Il lui vint une envie singulière de chanter au piano avec moi, et elle m'apprit les plus beaux airs qui étaient en vogue alors. Ma voix, disait-elle, avait quelque chose d'expressif, de sympathique, de pénétrant, qui lui plaisait. Souvent mon nom lui échappait sans qu'il fût précédé du mot monsieur; mais, chaque fois, comme si elle était confuse de son oubli, elle se reprenait immédiatement, et répétait mon nom accompagné du mot voulu par la stricte politesse.

Il arrivait aussi que je voyais ses yeux fixés sur moi avec un regard étrange, dont la profondeur et la fermeté me faisaient frissonner sans que je comprisse pourquoi. J'essayais d'expliquer cette impression par la raison que ces regards étaient les mêmes que ceux qui brillaient dans les yeux de Rose lorsque nous étions enfants. Ce n'était donc qu'un souvenir qui me troublait....

Si Rose était toujours gaie et enjouée en ma présence, elle tombait par moments dans une inexplicable tristesse, et, au milieu de nos entretiens, elle s'absorbait dans d'étranges rêveries. Ses parents l'accusaient, en riant, de bizarrerie, et disaient que souvent elle se laissait aller à des songeries silencieuses pendant de longues heures, puis qu'elle s'abandonnait à des transports de joie tout à fait singuliers pour retomber immédiatement dans une mélancolie tout aussi inexpliquée.
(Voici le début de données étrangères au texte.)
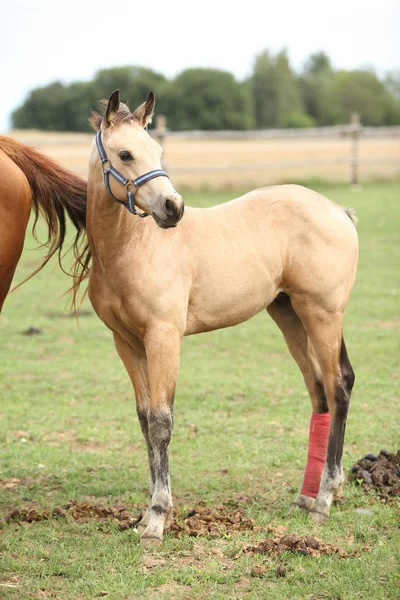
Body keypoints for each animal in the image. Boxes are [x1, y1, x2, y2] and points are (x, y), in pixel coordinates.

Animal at [83, 91, 358, 548]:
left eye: (157, 150)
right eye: (125, 154)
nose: (173, 208)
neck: (132, 249)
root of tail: (338, 210)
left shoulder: (164, 337)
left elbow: (161, 421)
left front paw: (157, 519)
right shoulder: (127, 342)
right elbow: (144, 419)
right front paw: (146, 515)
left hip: (323, 313)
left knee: (338, 388)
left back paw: (324, 499)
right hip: (290, 314)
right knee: (320, 390)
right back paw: (305, 498)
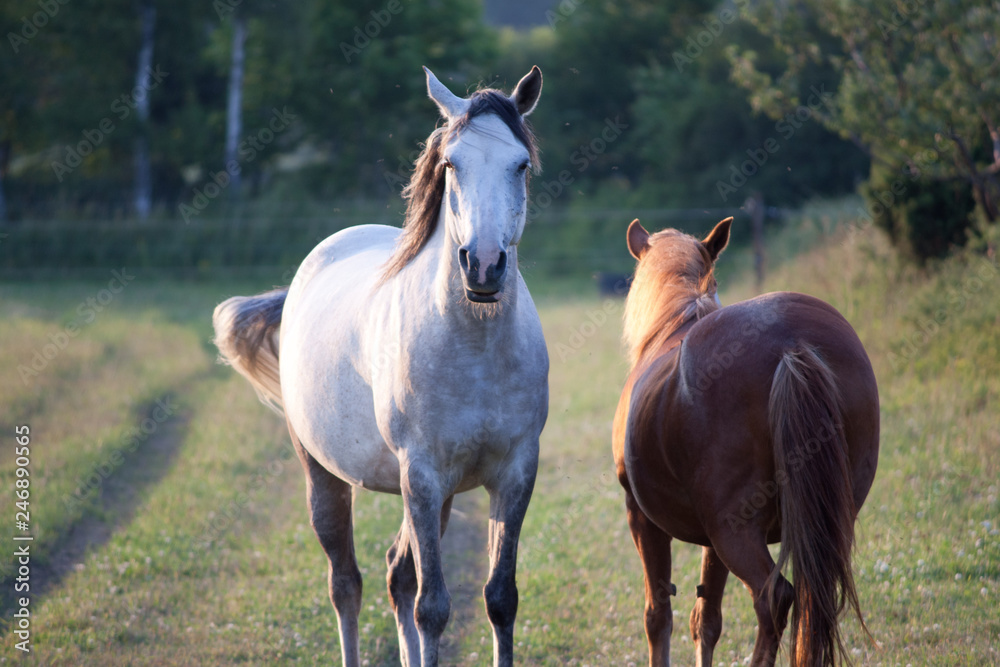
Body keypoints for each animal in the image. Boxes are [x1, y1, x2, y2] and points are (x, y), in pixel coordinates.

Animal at [212, 66, 548, 667]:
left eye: (521, 165)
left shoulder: (513, 475)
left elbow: (500, 599)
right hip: (325, 475)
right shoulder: (422, 475)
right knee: (347, 583)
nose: (484, 266)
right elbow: (433, 608)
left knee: (398, 574)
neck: (476, 352)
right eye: (451, 164)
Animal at [613, 217, 879, 667]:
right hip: (823, 522)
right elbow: (706, 618)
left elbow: (658, 615)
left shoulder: (643, 517)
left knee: (774, 597)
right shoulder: (708, 538)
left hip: (734, 531)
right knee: (812, 599)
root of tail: (791, 345)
Ils croyaient que leur fille regrettait le beau climat et le ciel bleu de Marseille; mais Rose, sans repousser absolument cette supposition, affirmait cependant qu'elle n'avait pas la moindre envie de quitter de nouveau sa ville natale.

Ainsi se rapprocha le mois qui amenait le jour anniversaire de la naissance de Rose. Ma statue était entièrement achevée, et j'avais déjà fait les préparatifs nécessaires pour la mouler en plâtre.

Lorsque mon travail fut avancé à ce point que je commençai à enlever au ciseau et à l'ébauchoir les lignes saillantes produites par les jointures du moule, ma chambre et l'escalier de la maison où j'étais logé furent tellement remplis de plâtre, que maître Jean en parla à M. Pavelyn, et lui dit que, depuis plusieurs mois, j'avais travaillé, pour ainsi dire sans boire ni manger, à une double statue, et qu'en ce moment je salissais sa maison autant que si dix maçons y travaillaient.

La description que maître Jean, mon hôte, fit de mes statues et de ce qu'elles représentaient, piqua tellement la curiosité de M. Pavelyn, qu'il voulut apprendre de moi-même à quoi j'avais travaillé si longtemps en secret.

Je lui avouai la chose telle qu'elle était, en ajoutant que je voulais offrir à Rose ma première oeuvre d'art, et que je lui avais caché ce projet pour la surprendre plus agréablement en lui donnant ma composition tout achevée, si mon oeuvre obtenait son approbation, comme je l'espérais.

Mon protecteur fut charmé d'apprendre que j'avais assez de confiance en mes forces pour exécuter seul une création à moi, sans consulter mes maîtres ni mes amis, et sans invoquer leur secours. Il parut très-impatient de juger par ses propres yeux du succès de mes efforts; il prenait tant d'intérêt à ce premier essai, il attachait tant de prix à ce premier produit de mon art, qu'il n'y eu pas mis plus d'amour-propre s'il l'avait entrepris avec moi, et s'il y avait travaillé de ses mains.

Je dus lui promettre de le mener à mon atelier aussitôt que mes statues seraient tout à fait sorties du moule, et que j'y aurais mis la dernière main.

Quelques jours plus tard, je conduisis M. Pavelyn dans ma chambre, et je lui montrai mon groupe achevé, placé sur un piédestal de bois, et éclairé en plein par le jour de ma fenêtre.